Look, I’m not a Marxist and don’t have a particular dog in this fight, but this is not at all what Marx argued. He wrote extensively and obsessively about the process of capital extracting surplus value from labor; he worked for years trying to figure out the math. At no point did he argue that “it just happened.”
I don’t feel the need to belabor this. Your very first post just struck me as an odd framework for understanding anti-capitalist critique.
To be clear, Marx argued that specific mechanical processes within capitalism would eventually drive its transformation into communism—not destiny, but internal contradictions within the system. He believed capitalism would eventually immiserate workers to the point that those workers would have no choice but revolution against capital.
I think he was wrong, but he certainly didn’t argue that it was just going to happen like magic someday.
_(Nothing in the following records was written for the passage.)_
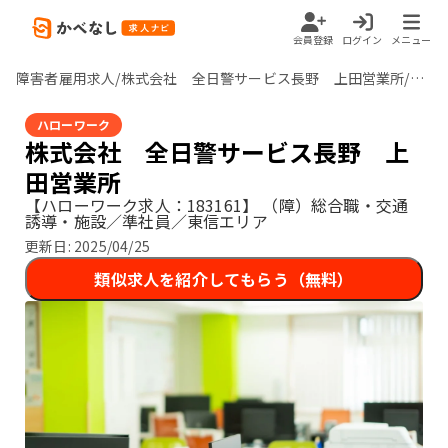
会員登録
ログイン
メニュー
障害者雇用求人/株式会社 全日警サービス長野 上田営業所/長野県
ハローワーク
株式会社 全日警サービス長野 上
田営業所
【ハローワーク求人：183161】
（障）総合職・交通
誘導・施設／準社員／東信エリア
更新日:
2025/04/25
類似求人を紹介してもらう（無料）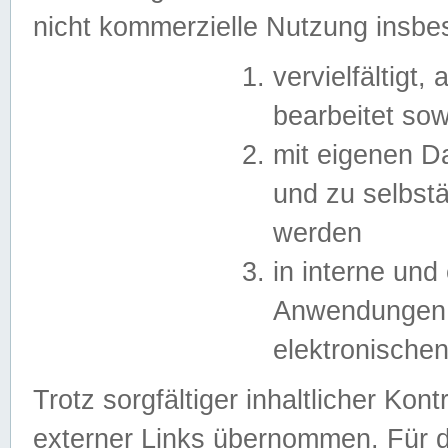
nicht kommerzielle Nutzung insb
vervielfältigt,
bearbeitet sow
mit eigenen D
und zu selbst
werden
in interne un
Anwendungen in
elektronische
Trotz sorgfältiger inhaltlicher Kont
externer Links übernommen. Für de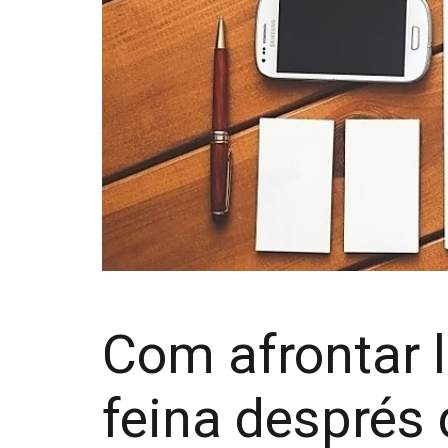
Com afrontar l
feina després 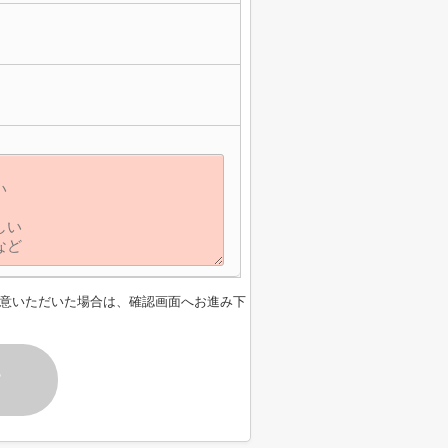
意いただいた場合は、確認画面へお進み下
す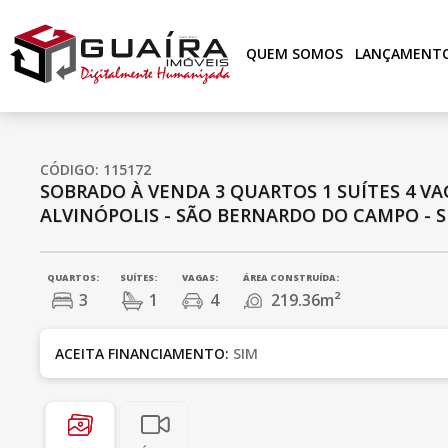
QUEM SOMOS
LANÇAMENT
CÓDIGO: 115172
SOBRADO À VENDA
3 QUARTOS
1 SUÍTES
4 VA
ALVINÓPOLIS - SÃO BERNARDO DO CAMPO - S
QUARTOS:
SUÍTES:
VAGAS:
ÁREA CONSTRUÍDA:
3
1
4
219.36m²
ACEITA FINANCIAMENTO:
SIM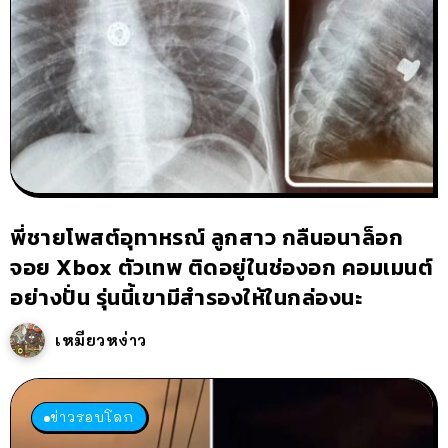
พี่ชายโพสต์อุทาหรณ์ ลูกสาว กลืนอนาล็อก
จอย Xbox ตัวเทพ ติดอยู่ในช่องอก คอมเมนต์
อย่างปั่น รุ่นนี้เขามีสำรองให้ในกล่องนะ
เหมียวหง่าว
ข่าวรอบโลก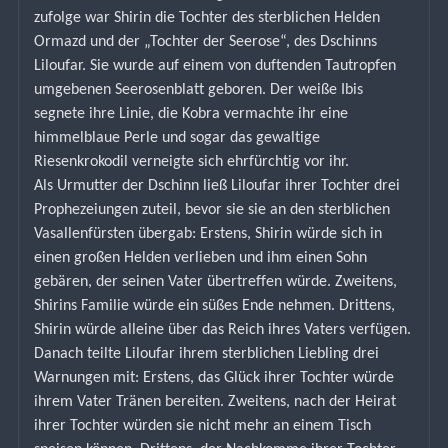
zufolge war Shirin die Tochter des sterblichen Helden 
Ormazd und der „Tochter der Seerose“, des Dschinns 
Liloufar. Sie wurde auf einem von duftenden Tautropfen 
umgebenen Seerosenblatt geboren. Der weiße Ibis 
segnete ihre Linie, die Kobra vermachte ihr eine 
himmelblaue Perle und sogar das gewaltige 
Riesenkrokodil verneigte sich ehrfürchtig vor ihr.
Als Urmutter der Dschinn ließ Liloufar ihrer Tochter drei 
Prophezeiungen zuteil, bevor sie sie an den sterblichen 
Vasallenfürsten übergab: Erstens, Shirin würde sich in 
einen großen Helden verlieben und ihm einen Sohn 
gebären, der seinen Vater übertreffen würde. Zweitens, 
Shirins Familie würde ein süßes Ende nehmen. Drittens, 
Shirin würde alleine über das Reich ihres Vaters verfügen.
Danach teilte Liloufar ihrem sterblichen Liebling drei 
Warnungen mit: Erstens, das Glück ihrer Tochter würde 
ihrem Vater Tränen bereiten. Zweitens, nach der Heirat 
ihrer Tochter würden sie nicht mehr an einem Tisch 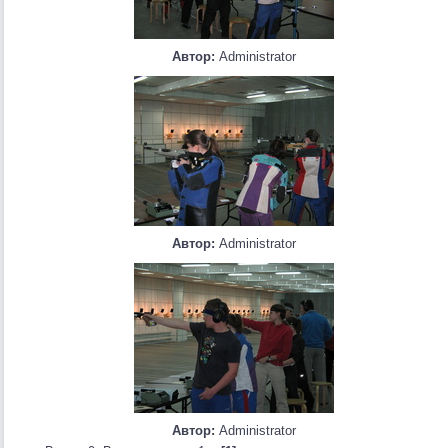
Автор:
Administrator
Автор:
Administrator
Автор:
Administrator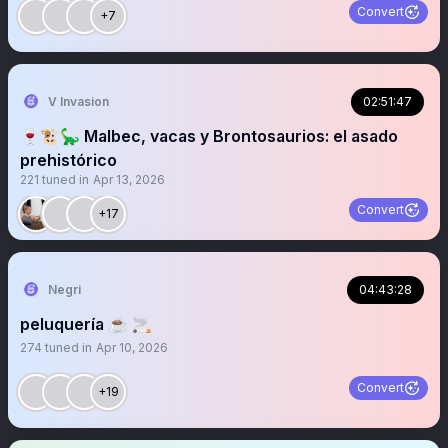
Convert
+7
V Invasion
02:51:47
🍷🐮🦕 Malbec, vacas y Brontosaurios: el asado
prehistórico
221
tuned in
Apr 13, 2026
Convert
+17
Negri
04:43:28
peluquería ☕️ 🚬
274
tuned in
Apr 10, 2026
Convert
+19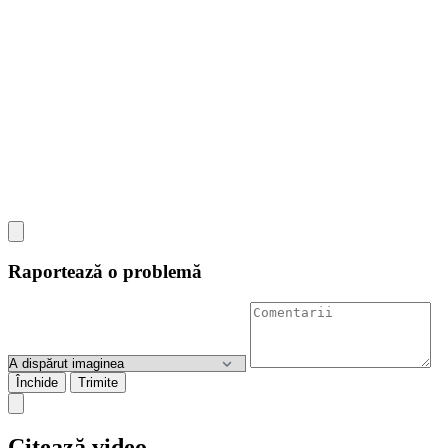
Raportează o problemă
Închide
Trimite
Citează video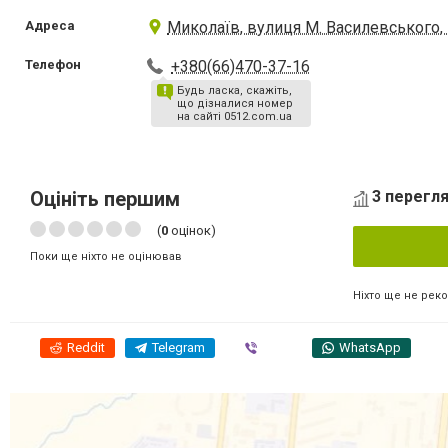
Адреса
Миколаїв, вулиця М. Василевського,
Телефон
+380(66)470-37-16
Будь ласка, скажіть,
що дізналися номер
на сайті 0512.com.ua
Оцініть першим
3 перегля
(
0
оцінок)
Поки ще ніхто не оцінював
Ніхто ще не рек
Reddit
Telegram
Viber
WhatsApp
It was Lenin, not Marx, who obsessed over the idea of a vanguard party necessary to lead the proletariat in revolution.
@HeavenlyPossum i didn't say there would be, i would hope that's how we get rid of them. i don't think managers do exclusively useless things, but whatever useful things they might do are probably better achieved in a non-hierarchical manner.
maybe the categories of workers and consumers themselves would melt into more dynamic cooperative relationships.
but it's not for me to decide how others organize, i just want the freedom to choose and see what seems to work best…
@HeavenlyPossum "One gratifying aspect of our rise to some prominence is that, for the first time in my memory, we, 'our side,' had captured a crucial word from the enemy. . . . 'Libertarians' . . . had long been simply a polite word for left-wing anarchists. . . . But now we had taken it over."
Gives me some Rufo "We have decodified the term [critical race theory] and will recodify it to annex the entire range of cultural constructions that are unpopular with Americans" vibes.